The browser stack is a linked list of OlcxReferences entries, where each entry represents a symbol lookup session:

  • Stack entries contain complete symbol information and reference lists for one navigation session

  • Top pointer indicates the current active entry being navigated

  • Root pointer tracks the base of the stack (most recent entry still available)

  • Entries between root and top are "future" navigation states that can be returned to via "next"

9.8.2. Lifecycle

  1. Push: When user requests symbol references (e.g., -olcxpush), a new empty entry is created on the stack

  2. Population: After parsing, the entry is filled with BrowsingMenu structures containing references

  3. Navigation: Commands like -olcxnext and -olcxprevious move through references in the current entry

  4. Pop: User can pop back to previous entries to return to earlier symbol lookups

9.8.3. Relationship to Parsing

The browser stack is populated in two stages:

  1. Parse-time: References are collected in the referenceableItemTable during file parsing

  2. Menu Creation: ReferenceableItems are wrapped in BrowsingMenu structures and added to the browser stack entry via putOnLineLoadedReferences()

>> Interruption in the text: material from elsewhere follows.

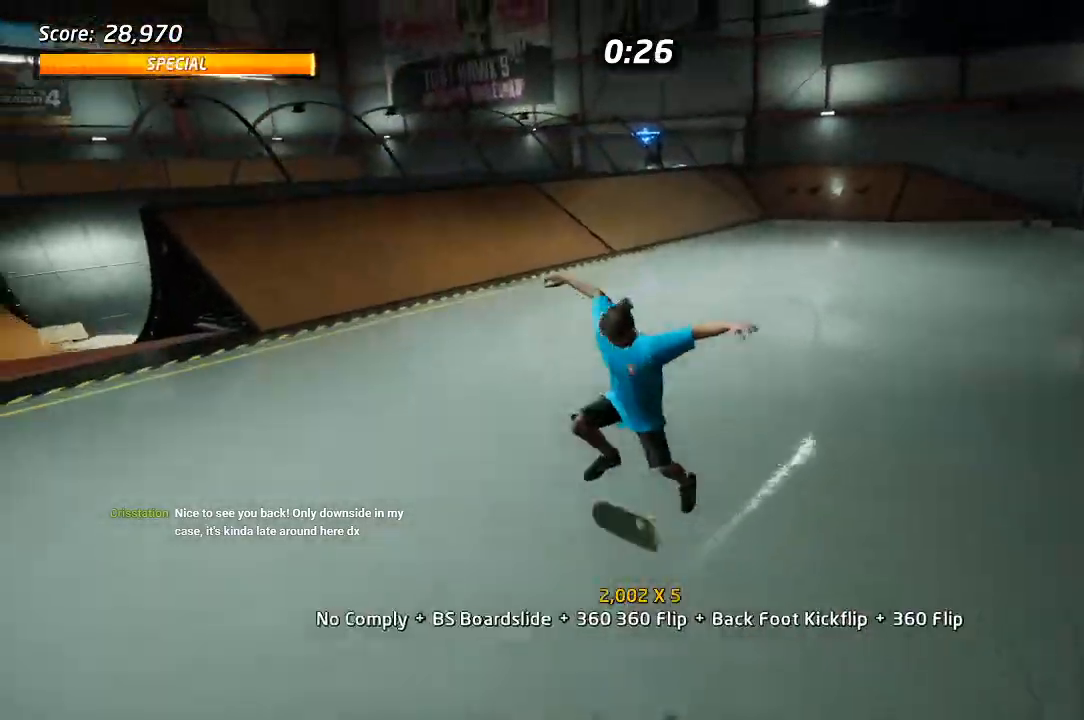
{"buttons": ["CROSS", "DPAD_LEFT"], "left_stick": "center", "right_stick": "center", "events": [[33, "DPAD_DOWN", "up"], [50, "DPAD_UP", "down"], [100, "DPAD_LEFT", "up"], [117, "SQUARE", "up"], [133, "DPAD_UP", "up"], [183, "CROSS", "down"], [250, "L1", "up"], [500, "DPAD_LEFT", "down"]]}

This separation means that browser stack entries can become stale if files are reparsed (e.g., with preloaded content) without refreshing the stack. Users typically need to pop and re-push to get fresh reference lists after edits.

9.9. Browser Menu

A browser menu is a navigable list of referenceable items with their occurrences, organized for presentation to the user in Emacs. Multiple items may appear in a single menu when name resolution finds several candidates (e.g., symbols with the same name in different scopes).

9.9.1. BrowsingMenu Structure

Each BrowsingMenu entry is a menu item wrapping a ReferenceableItem with UI presentation state:

  • referenceable: The embedded ReferenceableItem (the entity being browsed)

    • Contains linkName, type, storage, scope, visibility

    • Contains the list of references (occurrences) for this item

  • selected: Whether this item is currently selected for operations

  • visible: Whether this item passes current visibility filters

  • defaultPosition: The "best" occurrence to jump to (usually the definition)

  • defaultUsage: The usage type of the default occurrence

  • outOnLine: Display line number in the Emacs menu

  • markers: Editor markers for refactoring operations

  • next: Pointer to next menu item in the list

Key insight: BrowsingMenu is not just a menu - it’s a menu item. A collection of BrowserMenu items forms the actual menu shown to the user.

9.9.2. Multiple Menu Items in One Session

A single browser stack entry (OlcxReferences) can contain multiple BrowsingMenu items:

  • hkSelectedSym: Menu items that matched at the cursor position (after disambiguation)

  • symbolsMenu: Complete menu including related items (same name, similar signatures)

This allows users to:

  • See all candidates when a symbol is ambiguous

  • Navigate between related definitions (different scopes, include files)

  • Select specific items for refactoring operations

9.9.3. Menu Population

Browser menus are populated by scanning the referenceableItemTable:

  1. Symbol lookup: Find all ReferenceableItem entries matching the requested symbol

  2. Menu item creation: Wrap each matching item in a BrowsingMenu structure

  3. Reference collection: References are already in the ReferenceableItem

  4. Sorting and filtering: Order items by relevance and apply visibility filters

  5. Selection: Mark items that best match the cursor context (e.g., same file)

9.10. Putting It All Together: Domain Model Summary

Understanding the complete flow from parsing to browsing:

9.10.1. During Parsing (Building the Cross-Reference Database)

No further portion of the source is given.